* _EXCERPT TO READ_
We’ve all been there. You proceed through pleasantries and small talk, but your brain remains fumbling through the filing cabinet, attempting to find an inkling of memory hinting toward the human’s name. Though it’s nice to see a familiar face, you wish you hadn’t run into the other person. You are waiting for the embarrassment when they realize that you have no clue what to call them.

Was it Mark? No, it couldn’t have been Mark.

There are a plethora of articles detailing clever tricks on how to remember someone’s name when you hear it. There are always little brain hacks to help keep memories at the forefront. But, if you just learned these concepts, there are hundreds of names you didn’t do it with. There are hundreds of people that you could run into and still not know what to call them (even after all the tricks).

Here are clever ways to remember or relearn someone’s name when you run into them.

Why Can’t We Remember Names?

Here’s a little science for you.

Why are names so easily forgotten? Even if we deem the person as important, their title can quickly slip through the cracks. Meanwhile, people can remember the entirety of a song’s lyrics without trying.

At the end of the day, memory is a strange thing. Though the human brain can quickly recall numbers quickly, which certainly seems more complicated to most, words can sometimes fall through the cracks. The simple explanation is that we don’t care.

Charan Ranganath, the director of the Memory and Plasticity Program at the University of California, Davis, told Time, “People are better at remembering things that they’re motivated to learn. Sometimes you are motivated to learn people’s names, and other times it’s more of a passing thing, and you don’t at the time think it’s important.”

* _RECORDED INFORMATION_
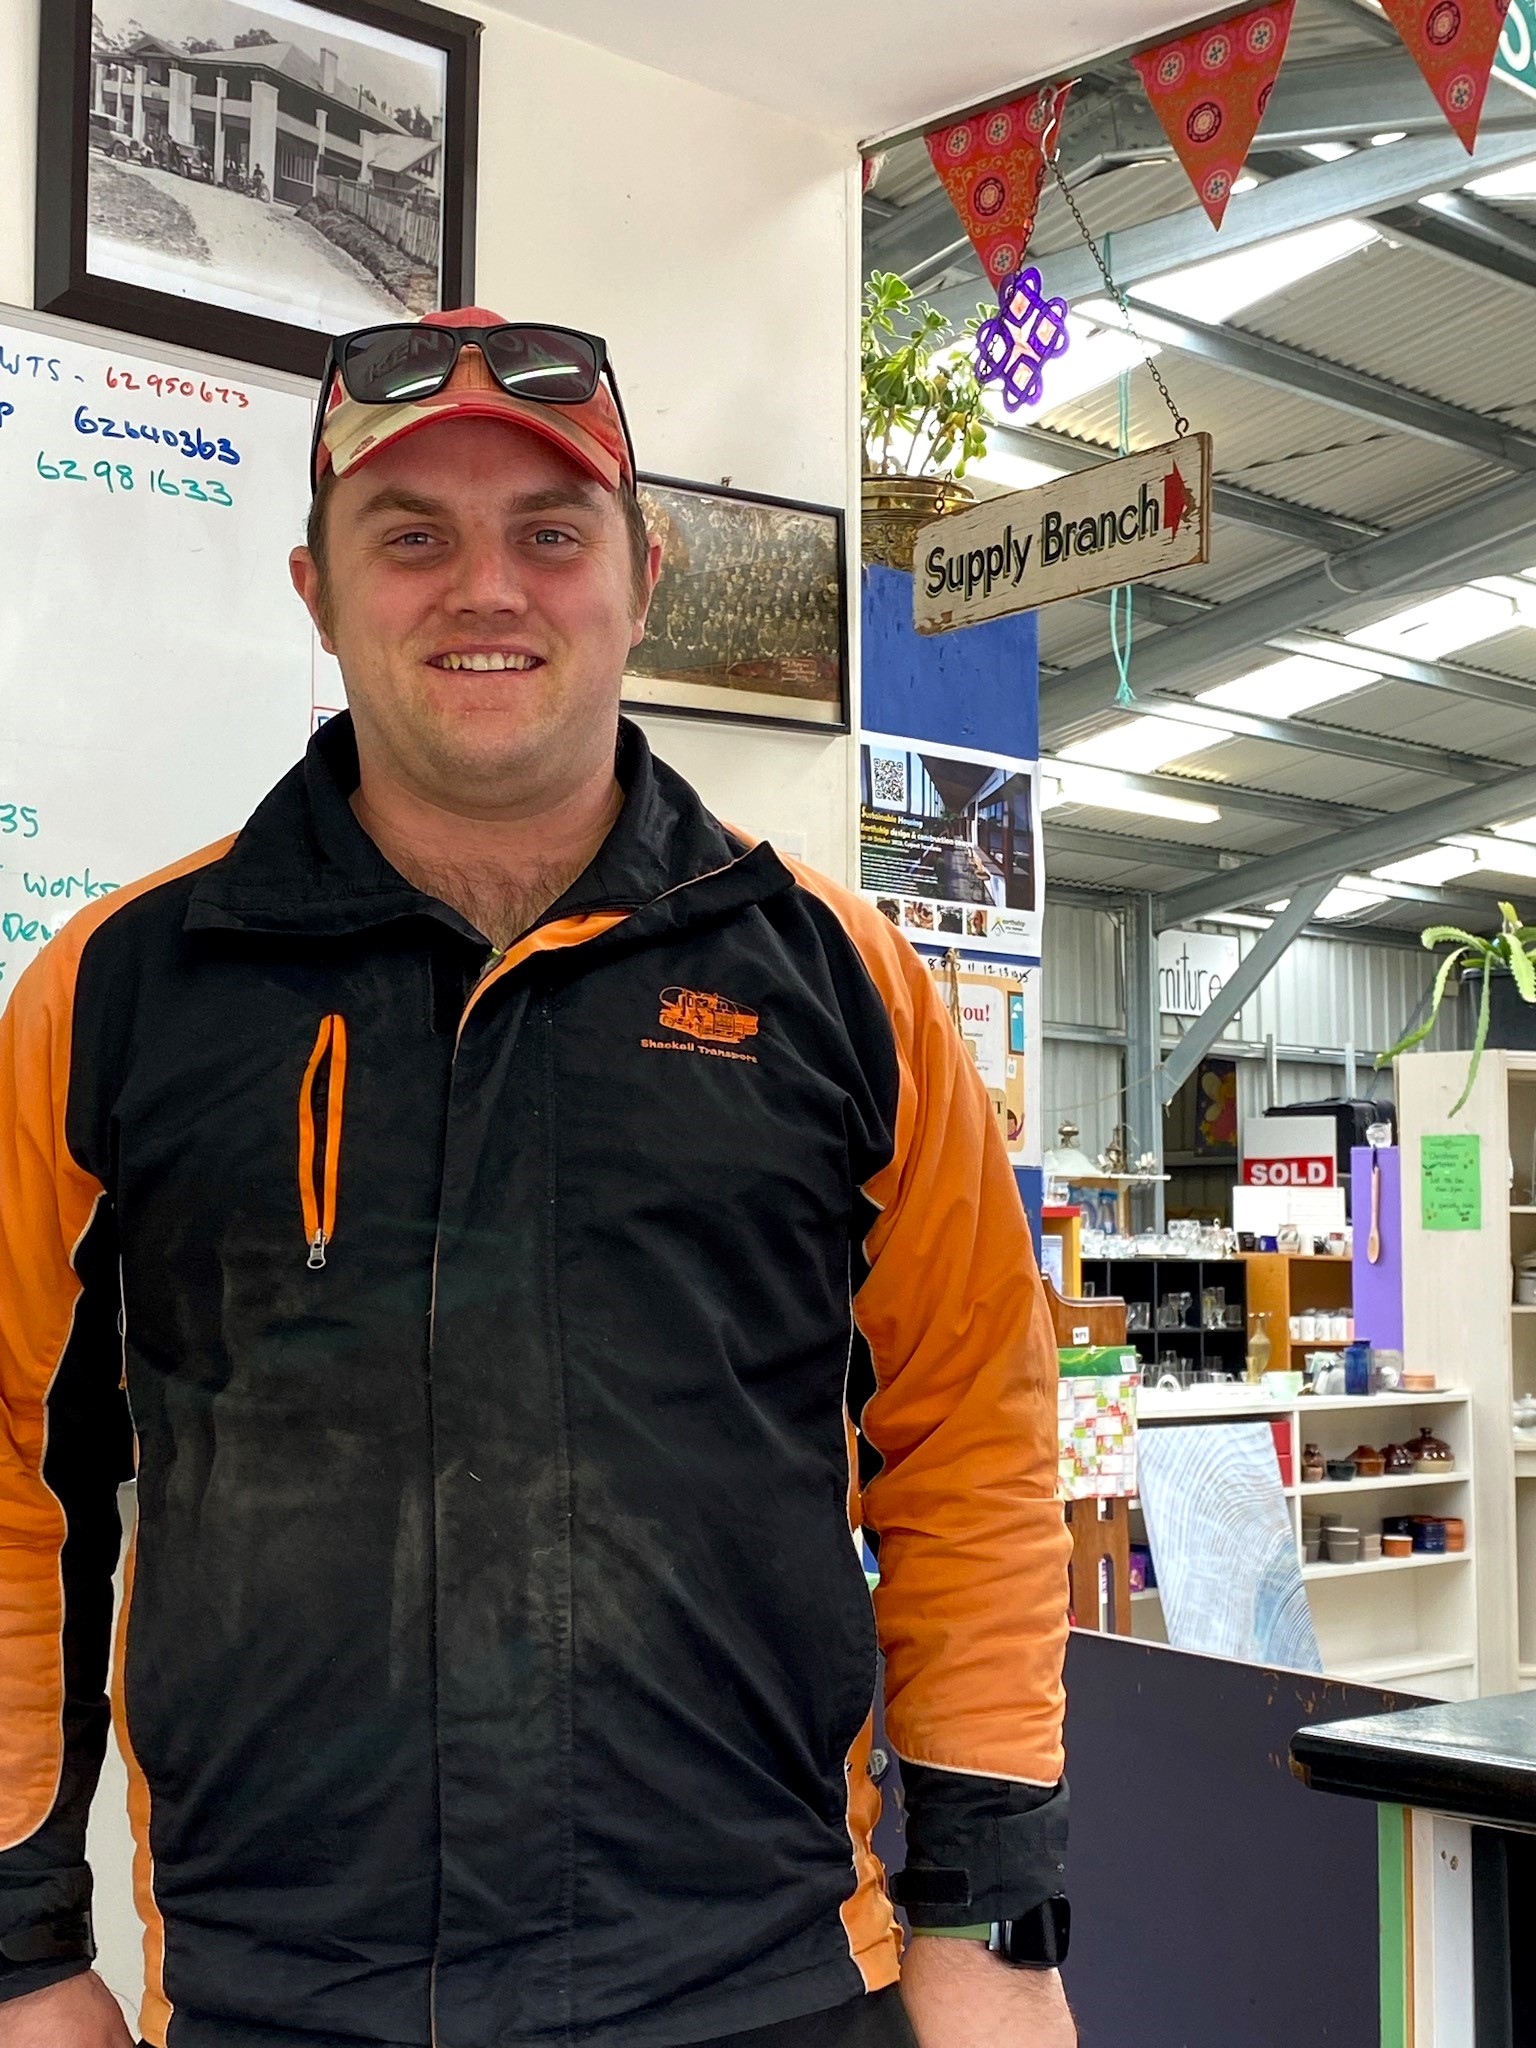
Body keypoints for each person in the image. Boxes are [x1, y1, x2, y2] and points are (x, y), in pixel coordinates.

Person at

* _REQUIRED TASKS_
(1) Answer these questions about the passage on forgetting names:
(a) Which name does the speaker consider and then rule out?
(b) What do people remember in full without trying?
(c) What position does Charan Ranganath hold?
(2) Reproduce word for word the part of the passage on forgetting names between "Why Can’t We" and "lyrics without trying.", inclusive.
The material here stands apart from the passage on forgetting names.

* _RESULTS OF THE TASKS_
(1)
(a) Mark.
(b) The entirety of a song's lyrics.
(c) Director of the Memory and Plasticity Program at the University of California, Davis.

(2)
Why Can’t We Remember Names?

Here’s a little science for you.

Why are names so easily forgotten? Even if we deem the person as important, their title can quickly slip through the cracks. Meanwhile, people can remember the entirety of a song’s lyrics without trying.